Table 12.4 provides an example of the composition of adjusted disposable income on the basis of its underlying contributions. A distinction has been made into positive and negative contributions, both broken down into micro data, imputations and alignment of the micro and macro data. The micro data reported under the positive contributions show the sum of all the micro data that positively contribute to adjusted disposable income, such as the micro data underlying compensation of employees, interest received, distributed income of corporations received and current transfers received. The micro data under the negative contributions show all the micro data that negatively contribute to adjusted disposable income, such as the micro data underlying interest paid, current on income and wealth, and current transfers paid. Whereas this will usually be relatively straightforward for micro data and for imputed items, this may be less straightforward for the alignment of micro data to national accounts totals. Whether this should be recorded as positive or negative contribution will depend on whether the micro aggregate exceeds or falls short of the national accounts total and whether the item itself positively or negatively contributes to the aggregate. For example, if the micro aggregate for interest received exceeds the national accounts total, the alignment of the micro-macro gap will negatively contribute to adjusted disposable income. But the same will be the case when the micro data underlying taxes paid fall short of the national accounts totals. Compilers should be aware of this issue to properly account for the positive and negative contributions of the various underlying components.
Table 12.4. Example of the composition of an item on the basis of its underlying contributors
Composition of adjusted disposable income as result of underlying micro data, imputations and alignment of micro-macro gaps.
Adjusted disposable income |
Q1 |
Q2 |
Q3 |
Q4 |
Q5 |
---|---|---|---|---|---|
NA aligned total |
165 |
185 |
245 |
250 |
295 |
Positive contributions (+) |
|||||
Micro data |
200 |
250 |
300 |
350 |
400 |
Imputation |
40 |
35 |
40 |
28 |
30 |
Alignment of micro-macro gap |
15 |
20 |
30 |
22 |
25 |
Negative contributions (-) |
|||||
Micro data |
60 |
80 |
90 |
110 |
120 |
Imputation |
20 |
20 |
20 |
20 |
20 |
Alignment of micro-macro gap |
10 |
20 |
15 |
20 |
20 |
The composition of (aggregated) items may also be presented graphically. Figure 12.1 provides an example for the composition of adjusted disposable income. It presents distributional results for the five quintiles, showing the positive and negative components, broken down into underlying micro data, imputations and alignments.5
When analysing the results, the contributions can be assessed at an aggregated level, such as presented in Table 12.4 and Figure 12.1. The positive and negative contributions may be further broken down into underlying components. This may provide further insight into which items have the largest contributions to aggregates for specific household groups. Furthermore, it may provide more insight in how different allocations for some specific items for which the allocations are deemed to be less reliable, may affect the distributional results. For example, allocating a larger part of a micro-macro gap to lower income households will change the overall distribution and may at the same time increase the plausibility of the overall results.

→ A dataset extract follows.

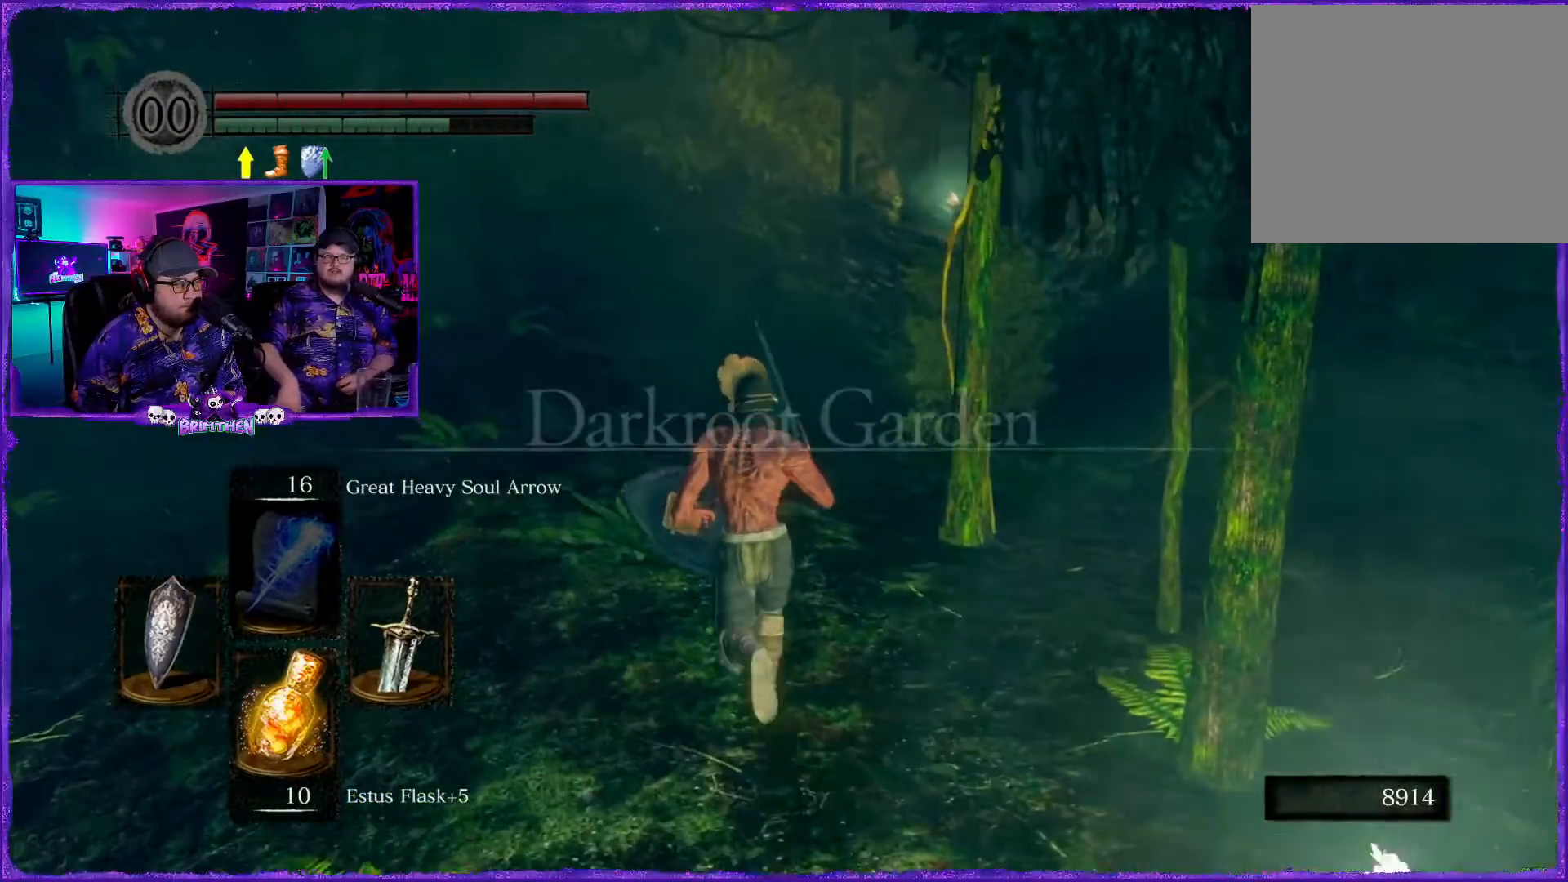
{"buttons": ["CIRCLE"], "left_stick": "up", "right_stick": "center", "events": [[34, "right_stick", "up-right"], [267, "right_stick", "center"], [451, "CIRCLE", "down"]]}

By carefully assessing the margins of error surrounding the components contributing to the distributional results, one may derive the margins surrounding these outcomes and assess how these may be affected by different allocations. The initial allocation may already be the result of a careful analysis considering all available (direct or indirect) information, but there may still be some margin surrounding these allocations. This will be particularly true for allocations of micro-macro gaps in case no information is available on what may have been causing the remaining gap.

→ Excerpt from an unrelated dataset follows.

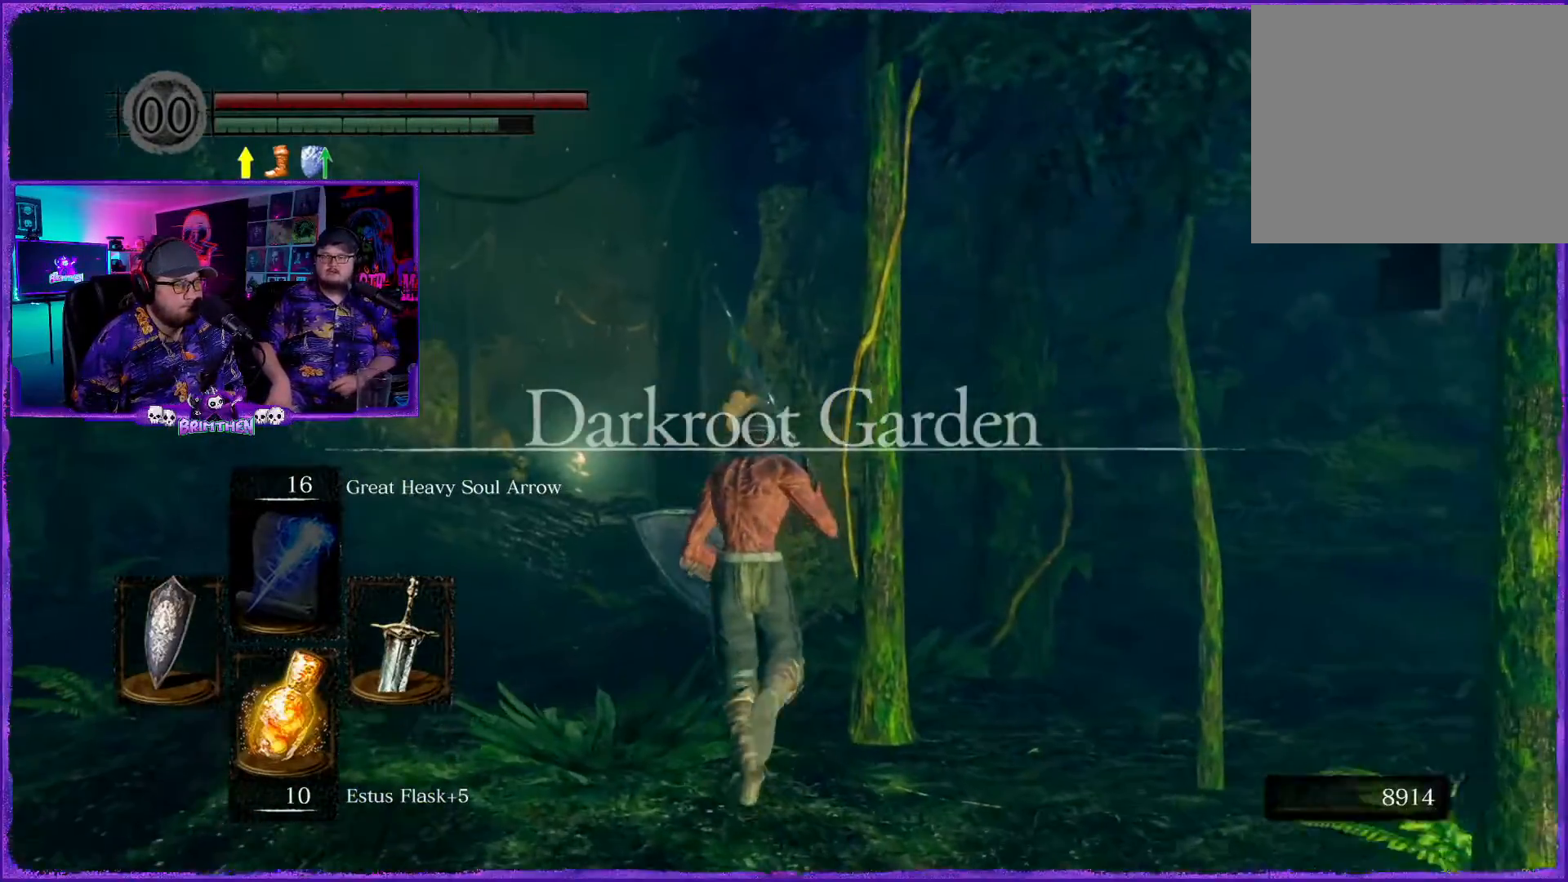
{"buttons": ["CIRCLE"], "left_stick": "up", "right_stick": "center", "events": []}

In assessing possible margins of error in relation to the allocation of the remaining micro-macro gaps, one has to look at sensible alternatives for allocating the gap. In this regard, the proportional allocation may be assumed as a rather reliable way of closing any final micro-macro gap under the assumption that any remaining gap is likely related to more generic issues that will be affecting households across the distribution in rather similar ways.6 However, slightly different allocations could be considered. For that reason, it may be useful to conduct sensitivity analyses, starting from the underlying micro data and slightly adjusting the weights in comparison to a proportional allocation (i.e. assigning relatively larger amounts to some household groups at the expense of others), which would respect the initial distribution to a large extent and be in line with the assumption that any remaining gap is likely due to more generic factors.7
For any other components, compilers may assess the reliability of their applied allocation and assess what plausible alternatives could be envisaged. For example, for items for which direct micro data is missing, compilers may assess the reliability of the proxy applied to arrive at the relevant distributions. In some cases, the allocation has been based on an item that closely links to the target variable, leaving very small margins of error. In other cases, the proxy may have been much weaker, leaving more uncertainty around the results.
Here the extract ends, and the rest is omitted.